Locate the word "elbow" in the data below, then copy every line that holds it.

═══ PROVIDED RECORDS ═══

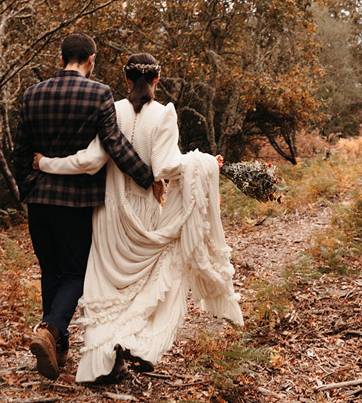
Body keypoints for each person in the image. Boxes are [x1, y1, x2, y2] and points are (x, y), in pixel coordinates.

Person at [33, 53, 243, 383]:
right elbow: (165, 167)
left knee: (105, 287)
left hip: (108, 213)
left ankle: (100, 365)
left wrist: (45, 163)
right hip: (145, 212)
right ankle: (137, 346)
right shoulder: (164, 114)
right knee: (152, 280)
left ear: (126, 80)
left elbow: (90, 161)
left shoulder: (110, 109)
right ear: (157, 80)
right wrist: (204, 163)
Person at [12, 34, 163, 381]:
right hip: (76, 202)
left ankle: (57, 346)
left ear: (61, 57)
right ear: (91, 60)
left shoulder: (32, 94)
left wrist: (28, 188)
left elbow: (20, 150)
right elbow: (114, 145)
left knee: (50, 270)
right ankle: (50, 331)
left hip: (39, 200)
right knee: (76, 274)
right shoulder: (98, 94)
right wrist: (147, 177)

═══

EXPECTED ANSWER |
right elbow: (165, 167)
left elbow: (90, 161)
left elbow: (20, 150)
right elbow: (114, 145)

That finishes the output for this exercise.